The same year, she starred with Humphrey Bogart in Marked Woman (1937), a contemporary gangster drama inspired by the case of Lucky Luciano, a film regarded as one of the most important in her early career. She was awarded the Volpi Cup at the 1937 Venice Film Festival for her performance.

Davis’s portrayal of a strong-willed 1850s Southern belle in Jezebel (1938) won her a second Academy Award for Best Actress, and was the first of five consecutive years in which she received the Best Actress nomination. During production, Davis entered a relationship with director William Wyler. She later described him as the “love of my life”, and said that making the film with him was “the time in my life of my most perfect happiness”.The film was a success, and Davis’s performance as a spoiled Southern belle earned her a second Academy Award.

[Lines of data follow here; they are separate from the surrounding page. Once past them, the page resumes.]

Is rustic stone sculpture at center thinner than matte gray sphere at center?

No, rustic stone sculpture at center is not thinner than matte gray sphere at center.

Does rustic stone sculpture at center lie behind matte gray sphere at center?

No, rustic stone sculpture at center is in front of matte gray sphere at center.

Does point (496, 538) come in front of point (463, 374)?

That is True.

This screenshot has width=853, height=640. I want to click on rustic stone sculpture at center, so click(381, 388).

This led to speculation in the press that she would be chosen to play Scarlett O’Hara, a similar character, in Gone with the Wind. Davis expressed her desire to play Scarlett, and while David O. Selznick was conducting a search for the actress to play the role, a radio poll named her as the audience favorite. Warner offered her services to Selznick as part of a deal that also included Errol Flynn and Olivia de Havilland, but Selznick did not consider Davis as suitable, and rejected the offer,while Davis did not want Flynn cast as Rhett Butler. Newcomer Vivien Leigh was cast as Scarlett O’Hara, de Havilland landed a role as Melanie, and both of them were nominated for the Oscars, with Leigh winning.

Death

Davis collapsed during the American Cinema Awards in 1989, and later discovered that her cancer had returned. She recovered sufficiently to travel to Spain, where she was honored at the San Sebastián International Film Festival, but during her visit, her health rapidly deteriorated. Too weak to make the long journey back to the U.S., she traveled to France, where she died of metastasized breast cancer on October 6, 1989, at the American Hospital in Neuilly-sur-Seine. Davis was 81 years old. A memorial tribute was held by invitation only at Burbank Studio’s stage 18 where a work light was turned on signaling the end of production.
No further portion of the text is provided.